British Airways has said that cyber criminals had stolen the credit card and personal details of 380,000 customers.
Image: British Airways’ flight. Photo: Courtesy of British Airways.
As per British Airways, details of customers including personal and financial details, were stolen between 21 August until 5 September, this year.
The airlines has also confirmed that data related to passport and travel details were not stolen.
It is estimated that data related to card payments of nearly 380,000 has been compromised.
The airline said the breach has been resolved and the website is now working normally. When a customer makes a transaction on the airlines’ website, all the details such as the name, address, debit or credit card number, Card Verification Value (CVV) on the back of the card were recorded. With this hack all such details were at risk.
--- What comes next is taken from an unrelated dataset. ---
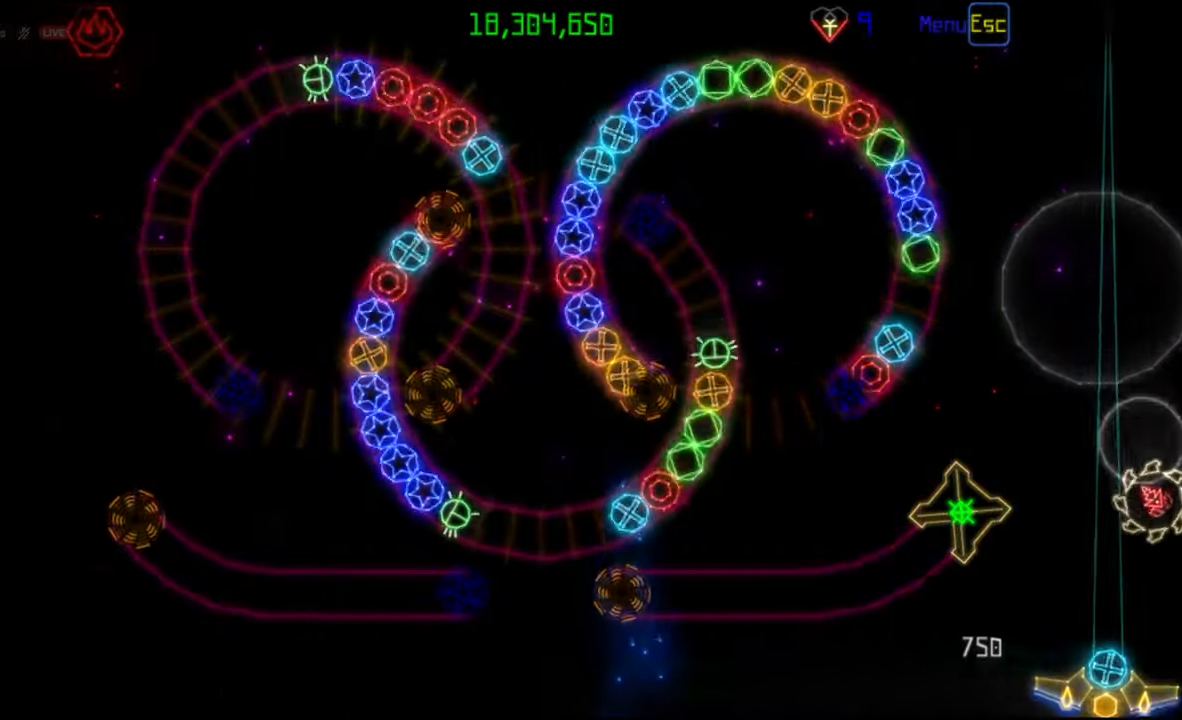
{"keys": [], "mouse": [], "events": []}
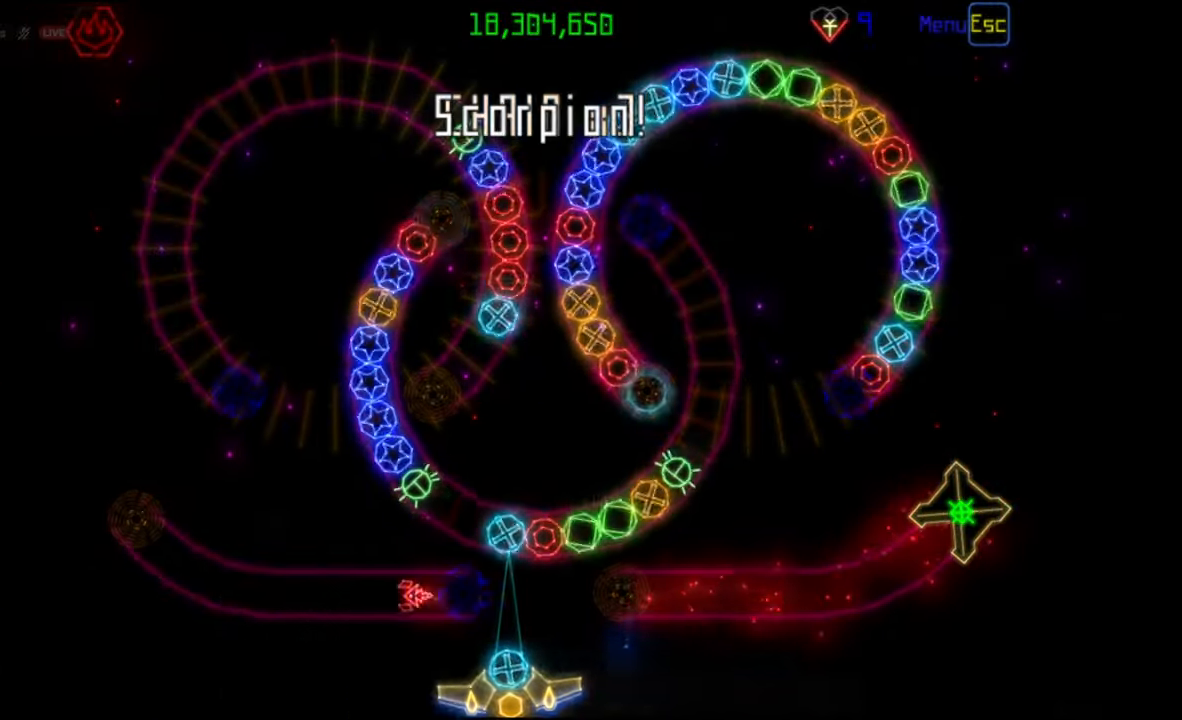
{"keys": [], "mouse": [], "events": []}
With this information at hand, criminals can resort to cloning of cards, online purchases, or could even sell these details to other criminals.
British Airways stated that it is communicating with its customers to contact their banks or credit card providers and to follow their recommended procedure.
According to British Airways, it was not breach of airline’s encryption. But, there were other sophisticated methods and efforts by criminals in obtaining its data. Some experts believe that the hackers carried out an online version of card ‘skimming’ by copying data as it entered into the system during the purchasing process, the Guardian reported.
The company has also agreed to compensate customers any financial loss that has been suffered by its customers.
The data breach was identified by a third party, which informed British Airways about some unusual activity during the mentioned dates, the Independent reported.
British Airways said: “The airline has guaranteed that financial losses suffered by customers directly because of the theft of this data from British Airways will be reimbursed.”